Department of Chemistry, University of California, Irvine, California 92697, USA.
Environmental Molecular Sciences Laboratory, Pacific Northwest National Laboratory, Richland, Washington 99352, USA.
Faraday Discuss. 2013;165:473-94. doi: 10.1039/c3fd00036b.
Sources and chemical composition of brown carbon are poorly understood, and even less is known about the mechanisms of its atmospheric transformations. This work presents molecular-level investigations of the reactive compound ketolimononaldehyde (KLA, C9H14O3), a second-generation ozonolysis product of limonene (C10H16), as a potent brown carbon precursor in secondary organic aerosol (SOA) through its reactions with reduced nitrogen compounds, such as ammonium ion (NH4+), ammonia, and amino acids. The reactions of synthesized and purified KLA with NH4+ and glycine resulted in the formation of chromophores nearly identical in spectral properties and formation rates to those found in similarly-aged limonene/O3 SOA. Similar chemical reaction processes of limononaldehyde (LA, C10H16O2) and pinonaldehyde (PA, C10H16O2), the first-generation ozonolysis products of limonene and alpha-pinene, respectively, were also studied, but the resulting products did not exhibit the light absorption properties of brown carbon, suggesting that the unique molecular structure of KLA produces visible-light-absorbing compounds. The KLA/NH4+ and KLA/GLY reactions produce water-soluble, hydrolysis-resilient chromophores with high mass absorption coefficients (MAC = 2000-4000 cm2 g(-1)) at lambda - 500 nm, precisely at the maximum of the solar emission spectrum. Liquid chromatography was used to isolate the light-absorbing fraction, and UV-Vis, FTIR, NMR and high-resolution mass spectrometry (HR-MS) techniques were used to investigate the structures and chemical properties of the light-absorbing compounds. The KLA browning reaction generates a diverse mixture of light-absorbing compounds, with the majority of the observable products containing 1-4 units of KLA and 0-2 nitrogen atoms. Based on the HR-MS product distribution, conjugated aldol condensates, secondary imines (Schiff bases), and N-heterocycles like pyrroles may contribute in varying degree to the light-absorbing properties of the KLA brown carbon. The results of this study demonstrate the high degree of selectivity of organic compound structures on the light-absorbing properties of SOA.
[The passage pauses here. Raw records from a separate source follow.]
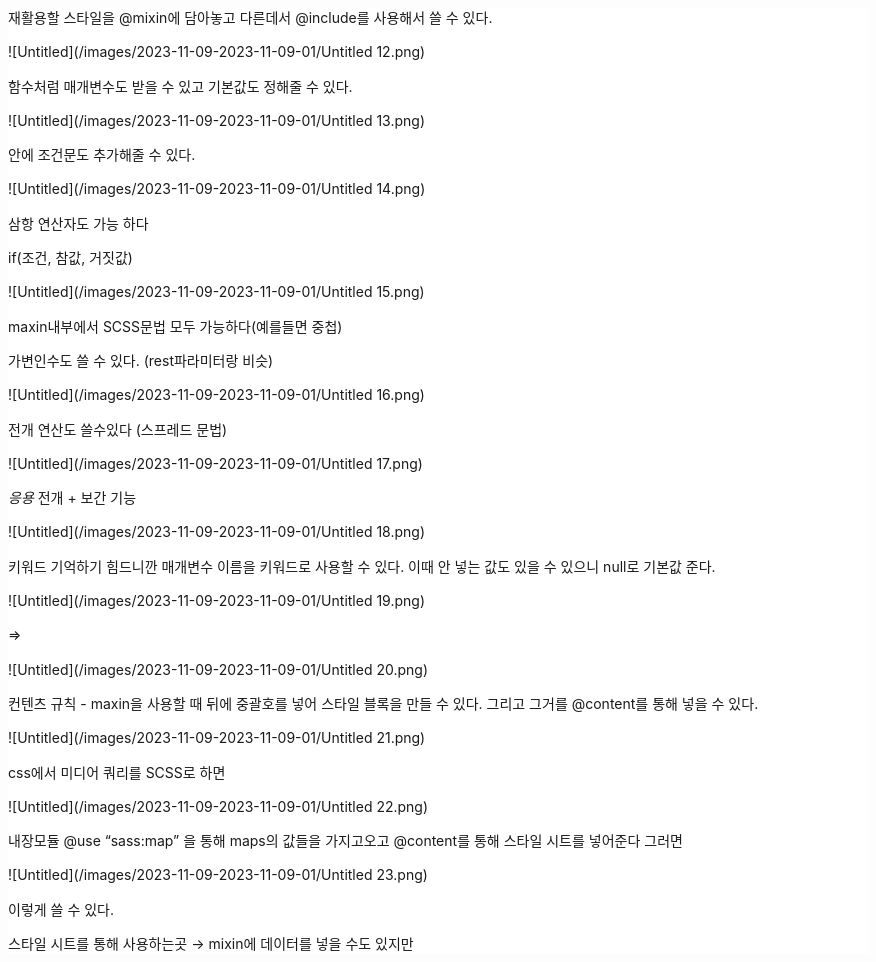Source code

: 재활용할 스타일을 @mixin에 담아놓고 다른데서 @include를 사용해서 쓸 수 있다.

![Untitled](/images/2023-11-09-2023-11-09-01/Untitled 12.png)

함수처럼 매개변수도 받을 수 있고 기본값도 정해줄 수 있다.

![Untitled](/images/2023-11-09-2023-11-09-01/Untitled 13.png)

안에 조건문도 추가해줄 수 있다.

![Untitled](/images/2023-11-09-2023-11-09-01/Untitled 14.png)

삼항 연산자도 가능 하다

if(조건, 참값, 거짓값)

![Untitled](/images/2023-11-09-2023-11-09-01/Untitled 15.png)

maxin내부에서 SCSS문법 모두 가능하다(예를들면 중첩)

가변인수도 쓸 수 있다. (rest파라미터랑 비슷)

![Untitled](/images/2023-11-09-2023-11-09-01/Untitled 16.png)

전개 연산도 쓸수있다 (스프레드 문법)

![Untitled](/images/2023-11-09-2023-11-09-01/Untitled 17.png)

_응용_ 전개 + 보간 기능

![Untitled](/images/2023-11-09-2023-11-09-01/Untitled 18.png)

키워드 기억하기 힘드니깐 매개변수 이름을 키워드로 사용할 수 있다. 이때 안 넣는 값도 있을 수 있으니 null로 기본값 준다.

![Untitled](/images/2023-11-09-2023-11-09-01/Untitled 19.png)

⇒

![Untitled](/images/2023-11-09-2023-11-09-01/Untitled 20.png)

컨텐츠 규칙 - maxin을 사용할 때 뒤에 중괄호를 넣어 스타일 블록을 만들 수 있다. 그리고 그거를 @content를 통해 넣을 수 있다.

![Untitled](/images/2023-11-09-2023-11-09-01/Untitled 21.png)

css에서 미디어 쿼리를 SCSS로 하면

![Untitled](/images/2023-11-09-2023-11-09-01/Untitled 22.png)

내장모듈 @use “sass:map” 을 통해 maps의 값들을 가지고오고 @content를 통해 스타일 시트를 넣어준다 그러면

![Untitled](/images/2023-11-09-2023-11-09-01/Untitled 23.png)

이렇게 쓸 수 있다.

스타일 시트를 통해 사용하는곳 → mixin에 데이터를 넣을 수도 있지만
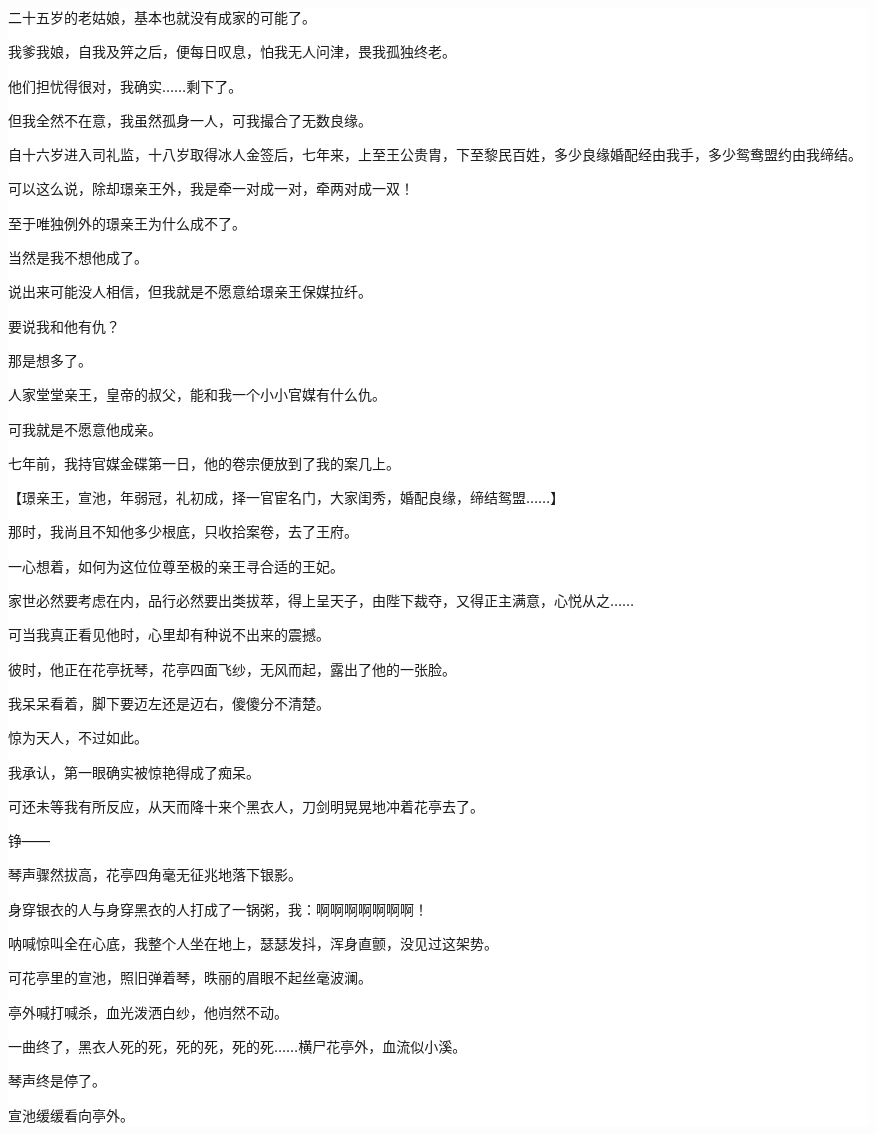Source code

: 二十五岁的老姑娘，基本也就没有成家的可能了。

我爹我娘，自我及笄之后，便每日叹息，怕我无人问津，畏我孤独终老。

他们担忧得很对，我确实……剩下了。

但我全然不在意，我虽然孤身一人，可我撮合了无数良缘。

自十六岁进入司礼监，十八岁取得冰人金签后，七年来，上至王公贵胄，下至黎民百姓，多少良缘婚配经由我手，多少鸳鸯盟约由我缔结。

可以这么说，除却璟亲王外，我是牵一对成一对，牵两对成一双！

至于唯独例外的璟亲王为什么成不了。

当然是我不想他成了。

说出来可能没人相信，但我就是不愿意给璟亲王保媒拉纤。

要说我和他有仇？

那是想多了。

人家堂堂亲王，皇帝的叔父，能和我一个小小官媒有什么仇。

可我就是不愿意他成亲。

七年前，我持官媒金碟第一日，他的卷宗便放到了我的案几上。

【璟亲王，宣池，年弱冠，礼初成，择一官宦名门，大家闺秀，婚配良缘，缔结鸳盟……】

那时，我尚且不知他多少根底，只收拾案卷，去了王府。

一心想着，如何为这位位尊至极的亲王寻合适的王妃。

家世必然要考虑在内，品行必然要出类拔萃，得上呈天子，由陛下裁夺，又得正主满意，心悦从之……

可当我真正看见他时，心里却有种说不出来的震撼。

彼时，他正在花亭抚琴，花亭四面飞纱，无风而起，露出了他的一张脸。

我呆呆看着，脚下要迈左还是迈右，傻傻分不清楚。

惊为天人，不过如此。

我承认，第一眼确实被惊艳得成了痴呆。

可还未等我有所反应，从天而降十来个黑衣人，刀剑明晃晃地冲着花亭去了。

铮——

琴声骤然拔高，花亭四角毫无征兆地落下银影。

身穿银衣的人与身穿黑衣的人打成了一锅粥，我：啊啊啊啊啊啊啊！

呐喊惊叫全在心底，我整个人坐在地上，瑟瑟发抖，浑身直颤，没见过这架势。

可花亭里的宣池，照旧弹着琴，昳丽的眉眼不起丝毫波澜。

亭外喊打喊杀，血光泼洒白纱，他岿然不动。

一曲终了，黑衣人死的死，死的死，死的死……横尸花亭外，血流似小溪。

琴声终是停了。

宣池缓缓看向亭外。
棕色碳的来源和化学成分了解甚少,其大气转化机制更是知之甚少。本工作通过其与还原氮化合物(如铵离子(NH4+)、氨和氨基酸)的反应,对作为二次有机气溶胶(SOA)中潜在棕色碳前体的柠檬烯(C10H16)第二代臭氧分解产物酮基柠檬醛(KLA,C9H14O3)进行了分子水平的研究。合成和纯化的 KLA 与 NH4+和甘氨酸的反应导致发色团的形成,其光谱性质和形成速率与在类似年龄的柠檬烯/O3 SOA 中发现的发色团几乎相同。还研究了柠檬醛(LA,C10H16O2)和 pinonaldehyde(PA,C10H16O2)的类似化学反应过程,分别为柠檬烯和α-蒎烯的第一代臭氧分解产物,但所得产物没有表现出棕色碳的光吸收特性,表明 KLA 的独特分子结构产生了可见光吸收化合物。KLA/NH4+和 KLA/GLY 反应产生水溶性、水解抗性的发色团,在 lambda - 500nm 处具有高质量吸收系数(MAC = 2000-4000cm2g-1),正好在太阳发射光谱的最大值处。使用液相色谱法分离吸光部分,并使用 UV-Vis、FTIR、NMR 和高分辨率质谱(HR-MS)技术研究吸光化合物的结构和化学性质。KLA 褐变反应生成了多种吸光化合物的混合物,其中大部分可观察到的产物含有 1-4 个 KLA 单元和 0-2 个氮原子。根据 HR-MS 产物分布,共轭羟醛缩合产物、次级亚胺(席夫碱)和吡咯等 N-杂环可能在不同程度上对 KLA 棕色碳的光吸收性质做出贡献。本研究结果表明,有机化合物结构对 SOA 光吸收性质具有高度选择性。